Hi Booargy, would you mind explaining exactly how the VR works? We are talking about 10 amp elements I think.

Wes


----------



## booargy (6/3/13)

voltage is inversely proportional to current. meaning as the voltage increases current decreases in proportion to voltage for a give wattage.

roughly if you have a 230v element that draws 10amp it will use 2300W.
P=VI so 230vx10A=2300W.

If you were to drop the voltage to 110v to get the same wattage we would have
I=P/V so 2300W/110V=20.9amps

So to calculate the wattage on our voltage controlled element we need a constant which is resistance. this can be calculated with
R-Resistance W-watts I-amps 
R=W/(I x I)

so we end up with
2300W/(10Ax10A)=23 ohms

Now we can calculate the power consumption of an element for a given voltage with P=(V x V)/R

if we reduce the voltage to 200V (200V x 200V)/23ohms=1740W

if we reduce the voltage to 150V (150V x 150V)/23ohms=978W

if we reduce the voltage to 50V (50V x 50V)/23ohms=109W

AC electricity travels in a wave form so the voltage rises from zero to peak. the solid state voltage regulators crop the top off the wave at the set voltage. So what is in effect happening is the heat density of the element is being reduced.

Auberins ramp /soak PID units have a built in simerstat the menu heading is "OutH" the number is the percentage of the duty cycle on.


----------



## wessmith (7/3/13)

booargy said:


> voltage is inversely proportional to current. meaning as the voltage increases current decreases in proportion to voltage for a give wattage.
> 
> roughly if you have a 230v element that draws 10amp it will use 2300W.
> P=VI so 230vx10A=2300W.
> ...


Ohms Law update aside, your explanation of the VR tallies with my understanding - the electronics are simply switching ON or OFF. That may be full output or it can be by chopping the sinewave to give an effect of reduced voltage.

In any event, the one thing missing in your explanation is heat. Electronic switching devices generate a lot of heat and that is the reason you dont find them on higher power devices. The Variable voltage device shown on Ebay in an earlier post does not show the continuous rated load - only a peak load (3800w from memory) I would suggest it will run VERY hot if you try to run a 2400w element at less than say 75% power.

Anyway, a couple of suggestions for controlling kettle elements:
1. Use paralell/series switching with 2 elements - say 2 x 1000w with either a manual rotary switch or a DPDT contactor. That will achieve either 100% or 50% without any electronics
2. For heavier use, use 3 x 1000w elements and switch each one individually to achieve 33%, 66% or 100%

The latter is what we do with the 20 and 40kW elements in our 500 and 1000 litre electric kettles. Works a treat.

Wes


----------



## wessmith (7/3/13)

_Anyway, a couple of suggestions for controlling kettle elements:_
_1. Use paralell/series switching with 2 elements - say 2 x 1000w with either a manual rotary switch or a DPDT contactor. That will achieve either 100% or 50% without any electronics_
_2. For heavier use, use 3 x 1000w elements and switch each one individually to achieve 33%, 66% or 100%_

_The latter is what we do with the 20 and 40kW elements in our 500 and 1000 litre electric kettles. Works a treat._

_Wes_

Sorry folks, now I have had my second cup of coffee I realise that suggestion "1" above is wrong. There are 3 modes available, 500w (series connection), 1000w (single element) and 2000w (both elements in paralell)

Wes


----------



## treefiddy (7/3/13)

I gave the cheapo voltage regulator a go to turn down one of my 2400 W elements. It was so hot at 100% that I did not want to try reducing the voltage. If you must use one I would suggest using a larger heatsink with active cooling.

Power for my second element will now be through my PID/SSR.


----------

[Collected data entries]
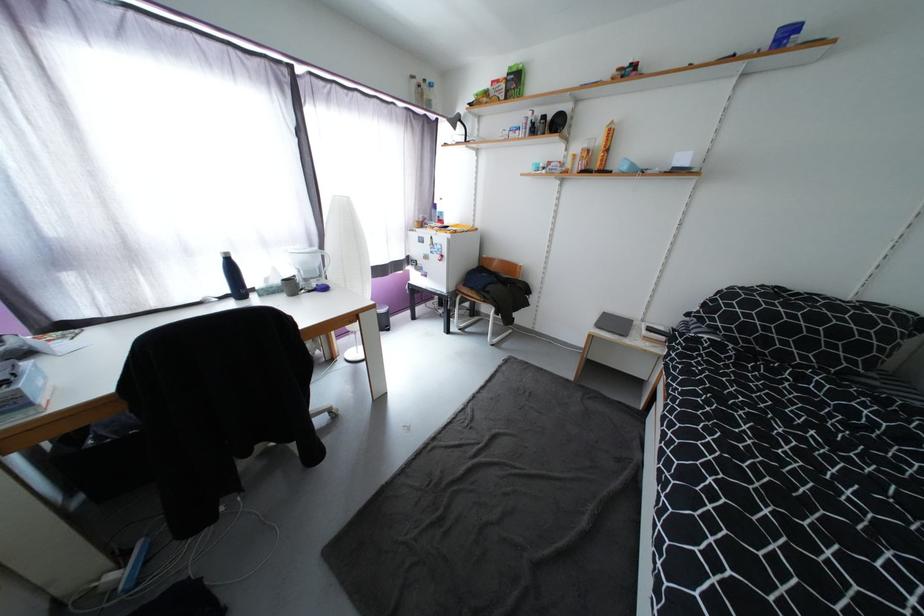
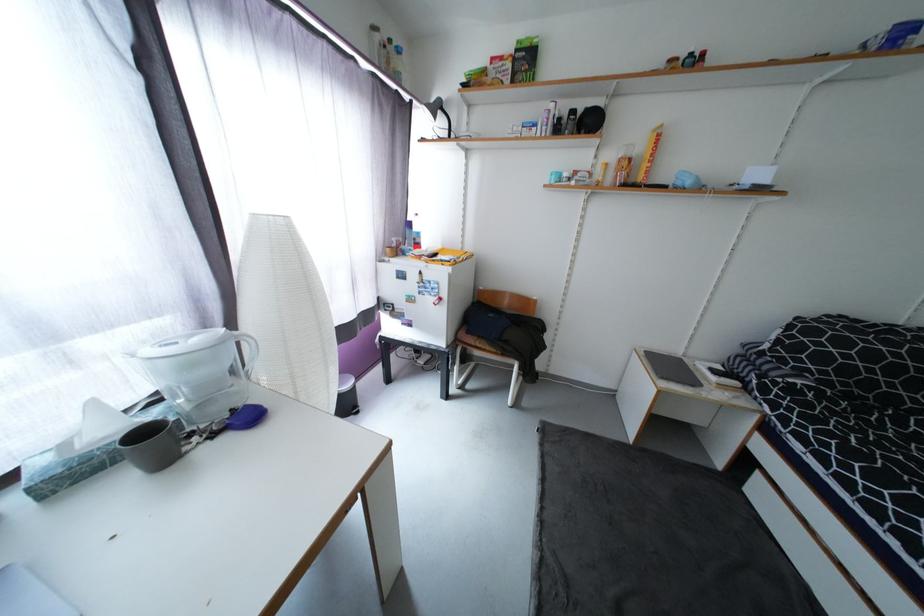
Where in the second image is the point corresponding to the point at 460,233 from the first image?

(460, 264)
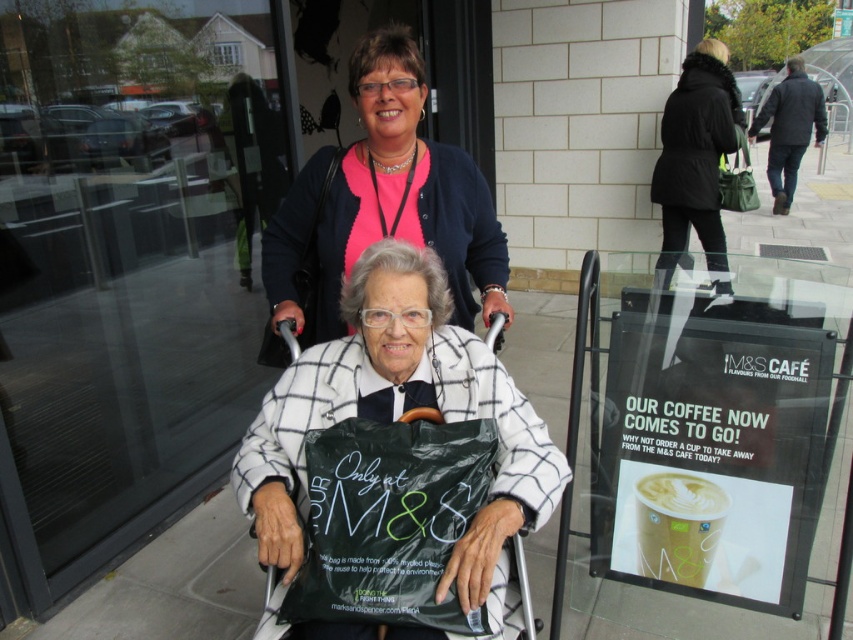
Who is positioned more to the right, black matte bag at center or dark blue jacket at upper right?

dark blue jacket at upper right is more to the right.

Is black matte bag at center to the left of dark blue jacket at upper right from the viewer's perspective?

Yes, black matte bag at center is to the left of dark blue jacket at upper right.

You are a GUI agent. You are given a task and a screenshot of the screen. Output one action in this format:
    pyautogui.click(x=<x>, y=<y>)
    Task: Click on the black matte bag at center
    The image size is (853, 640).
    Given the screenshot: What is the action you would take?
    pyautogui.click(x=389, y=520)

Does white checkered coat at center appear under dark blue jacket at upper right?

Yes.

Is point (564, 477) positioned behind point (795, 152)?

No, it is not.

Measure the distance between white checkered coat at center and camera.

white checkered coat at center and camera are 1.36 meters apart from each other.

Where is `white checkered coat at center`? The width and height of the screenshot is (853, 640). white checkered coat at center is located at coordinates (399, 417).

Is white checkered coat at center further to camera compared to black fur coat at upper right?

No, it is not.

Is point (553, 493) farther from viewer compared to point (724, 67)?

That is False.

This screenshot has width=853, height=640. I want to click on white checkered coat at center, so click(x=399, y=417).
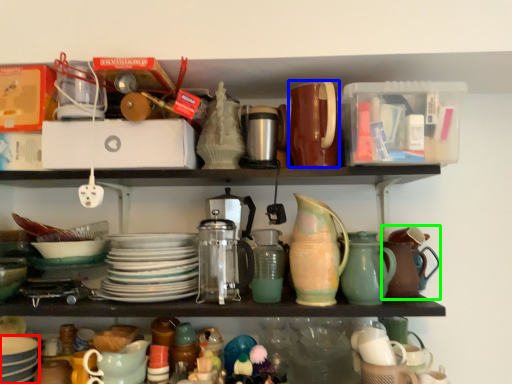
Question: Which is nearer to the tableware (highlighted by a red box)? tableware (highlighted by a blue box) or tea pot (highlighted by a green box).

Choices:
 (A) tableware
 (B) tea pot

Answer: (A)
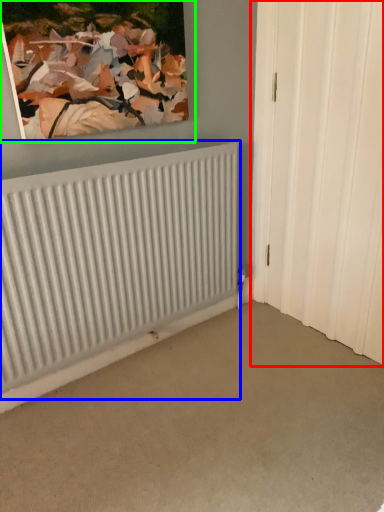
Question: Which object is the closest to the door (highlighted by a red box)? Choose among these: radiator (highlighted by a blue box) or picture frame (highlighted by a green box).

Choices:
 (A) radiator
 (B) picture frame

Answer: (A)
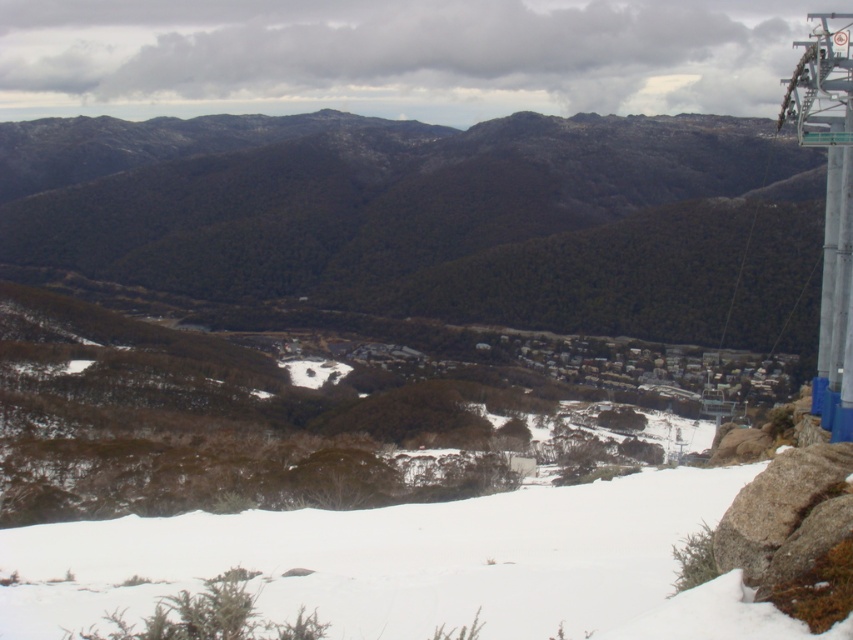
Based on the scene description, where is the green matte mountain at center located in terms of coordinates?

The green matte mountain at center is located at point coordinates of (438, 216).

You are a hiker planning to descend from the green matte mountain at center to the white snow at lower center. Considering their heights, which direction should you head to reach the lower elevation?

The green matte mountain at center is much taller than the white snow at lower center, so you should head downward towards the white snow at lower center to reach the lower elevation.

You are standing at the top of the slope and want to walk to the town in the valley. Which direction should you head relative to the green matte mountain at center and the white snow at lower center?

You should head to the right of the green matte mountain at center because the white snow at lower center is located to its left, and the town is in the valley beyond the snow.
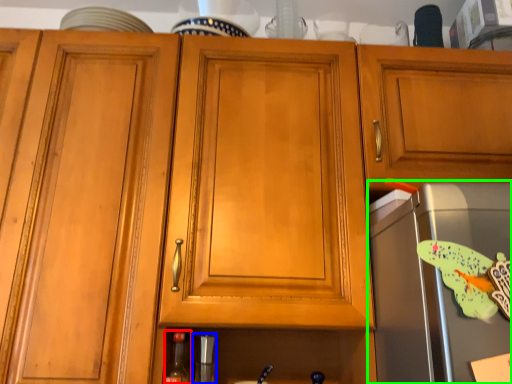
Question: Which object is the farthest from bottle (highlighted by a red box)? Choose among these: appliance (highlighted by a blue box) or appliance (highlighted by a green box).

Choices:
 (A) appliance
 (B) appliance

Answer: (B)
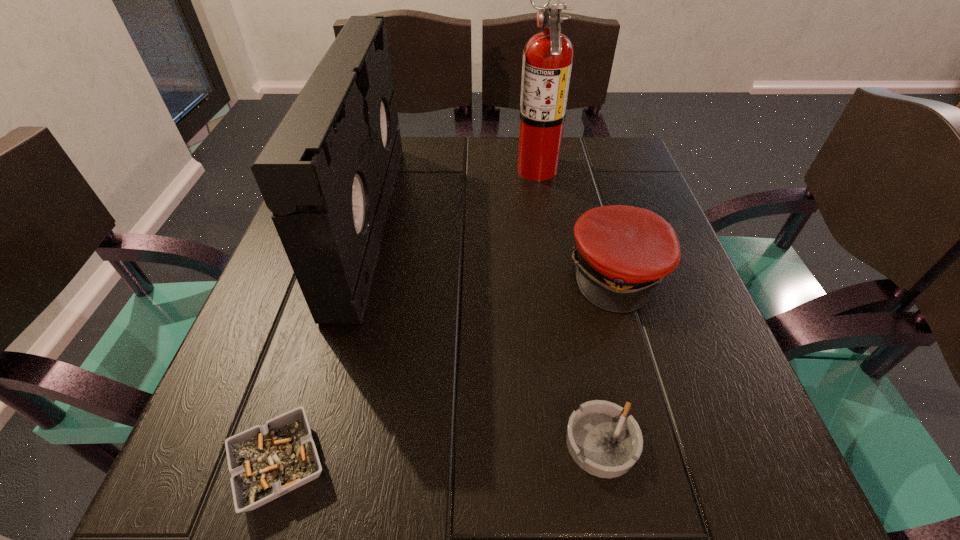
Identify the location of vacant region between the right ashtray and the left ashtray. (441, 454).

At what (x,y) coordinates should I click in order to perform the action: click on vacant region between the third tallest object and the videotape. Please return your answer as a coordinate pair (x, y). This screenshot has height=540, width=960. Looking at the image, I should click on click(x=493, y=246).

Where is `blank region between the fourth shortest object and the right ashtray`? This screenshot has width=960, height=540. blank region between the fourth shortest object and the right ashtray is located at coordinates (485, 332).

Identify which object is the nearest to the left ashtray. Please provide its 2D coordinates. Your answer should be formatted as a tuple, i.e. [(x, y)], where the tuple contains the x and y coordinates of a point satisfying the conditions above.

[(327, 173)]

Select which object appears as the third closest to the left ashtray. Please provide its 2D coordinates. Your answer should be formatted as a tuple, i.e. [(x, y)], where the tuple contains the x and y coordinates of a point satisfying the conditions above.

[(622, 252)]

At what (x,y) coordinates should I click in order to perform the action: click on vacant region that satisfies the following two spatial constraints: 1. on the nozzle side of the right ashtray; 2. on the right side of the fire extinguisher. Please return your answer as a coordinate pair (x, y). The height and width of the screenshot is (540, 960). Looking at the image, I should click on (582, 443).

Identify the location of vacant region that satisfies the following two spatial constraints: 1. on the nozzle side of the tallest object; 2. on the right side of the right ashtray. (582, 443).

Where is `vacant region that satisfies the following two spatial constraints: 1. on the nozzle side of the fire extinguisher; 2. on the front side of the left ashtray`? Image resolution: width=960 pixels, height=540 pixels. vacant region that satisfies the following two spatial constraints: 1. on the nozzle side of the fire extinguisher; 2. on the front side of the left ashtray is located at coordinates (585, 464).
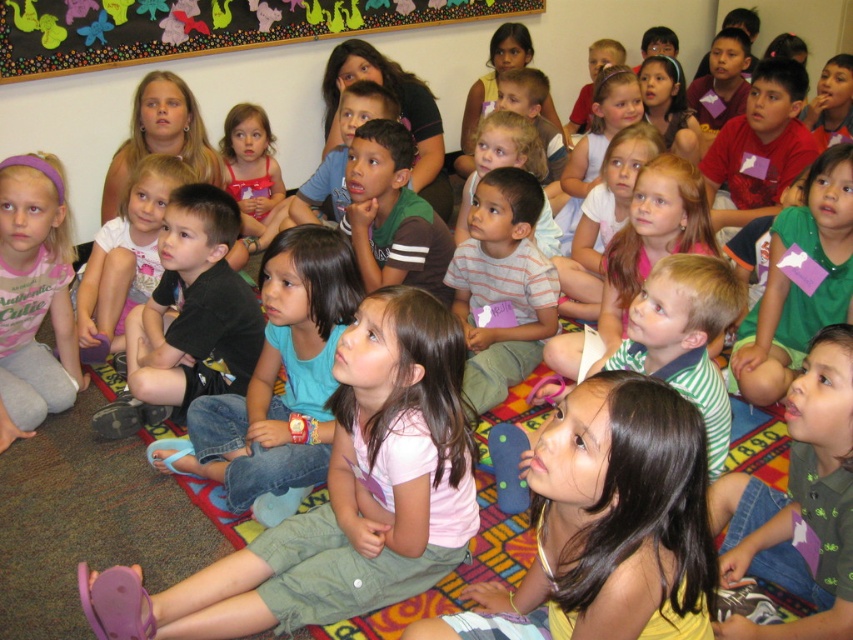
Question: Does dark brown hair at center have a larger size compared to striped cotton shirt at center?

Choices:
 (A) yes
 (B) no

Answer: (A)

Question: Among these points, which one is nearest to the camera?

Choices:
 (A) (828, 330)
 (B) (625, 410)
 (C) (106, 67)
 (D) (498, 372)

Answer: (B)

Question: Does multicolored paper butterflies at upper center lie behind striped cotton shirt at center?

Choices:
 (A) yes
 (B) no

Answer: (A)

Question: Among these objects, which one is nearest to the camera?

Choices:
 (A) multicolored paper butterflies at upper center
 (B) striped cotton shirt at center

Answer: (B)

Question: Is pink cotton shirt at center wider than multicolored paper butterflies at upper center?

Choices:
 (A) no
 (B) yes

Answer: (A)

Question: Which is nearer to the green striped shirt at lower right?

Choices:
 (A) dark brown hair at center
 (B) pink cotton shirt at center
 (C) multicolored paper butterflies at upper center

Answer: (A)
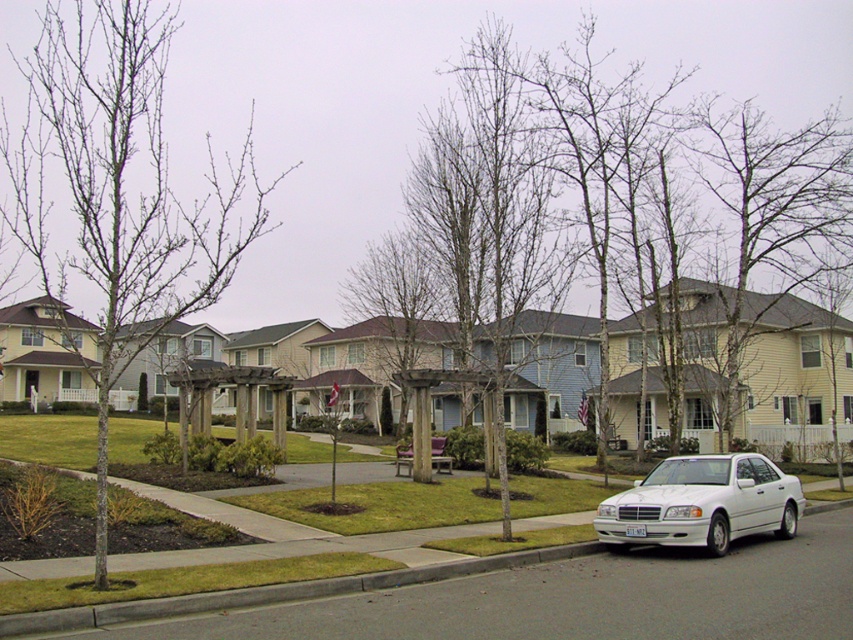
You are a gardener assessing the suburban neighborhood scene. You notice two bare wood trees in the yard. Which tree would require a taller ladder to prune its branches, the bare wood tree at center or the bare wood tree at left?

The bare wood tree at left is taller than the bare wood tree at center, so you would need a taller ladder to prune its branches.

You are standing at the entrance of the house closest to the bare wood tree at center. If you walk straight towards the tree, will you first encounter the wooden pergola or the white sedan parked on the right side?

The wooden pergola is closer to the house entrance than the white sedan parked on the right side, so you would first encounter the wooden pergola.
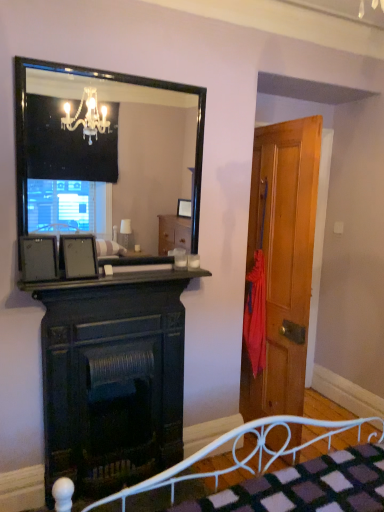
The width and height of the screenshot is (384, 512). I want to click on free space above dark wood fireplace at center (from a real-world perspective), so click(131, 279).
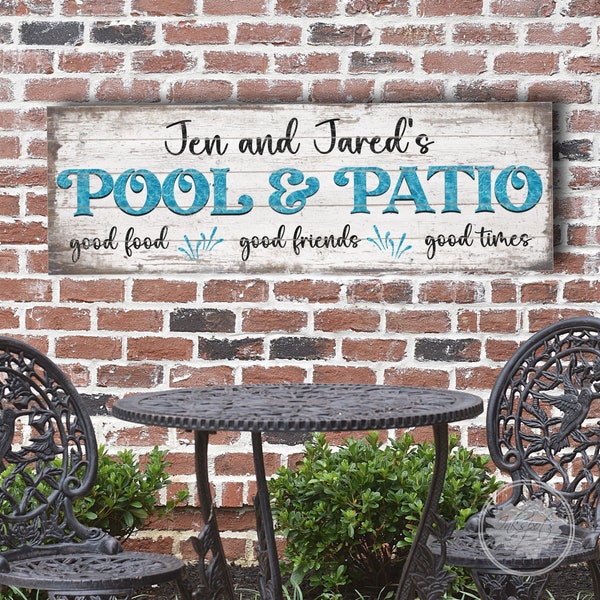
This screenshot has width=600, height=600. Find the location of `table leg`. table leg is located at coordinates (442, 450).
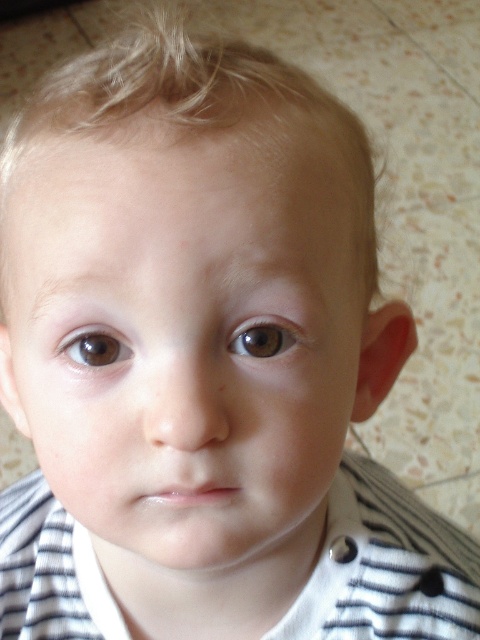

• **EXERCISE SET**
(a) Output, word for word, the passage of the kettle element thread that begins with the words "Sorry folks, now" and ends with "through my PID/SSR.".
(b) Return, unchanged, the lines of the listing from the one containing "Based on the" through the one containing "The green matte mountain at center is located", including both.

• **EXPECTED RESPONSES**
(a)
Sorry folks, now I have had my second cup of coffee I realise that suggestion "1" above is wrong. There are 3 modes available, 500w (series connection), 1000w (single element) and 2000w (both elements in paralell)

Wes


----------



## treefiddy (7/3/13)

I gave the cheapo voltage regulator a go to turn down one of my 2400 W elements. It was so hot at 100% that I did not want to try reducing the voltage. If you must use one I would suggest using a larger heatsink with active cooling.

Power for my second element will now be through my PID/SSR.

(b)
Based on the scene description, where is the green matte mountain at center located in terms of coordinates?

The green matte mountain at center is located at point coordinates of (438, 216).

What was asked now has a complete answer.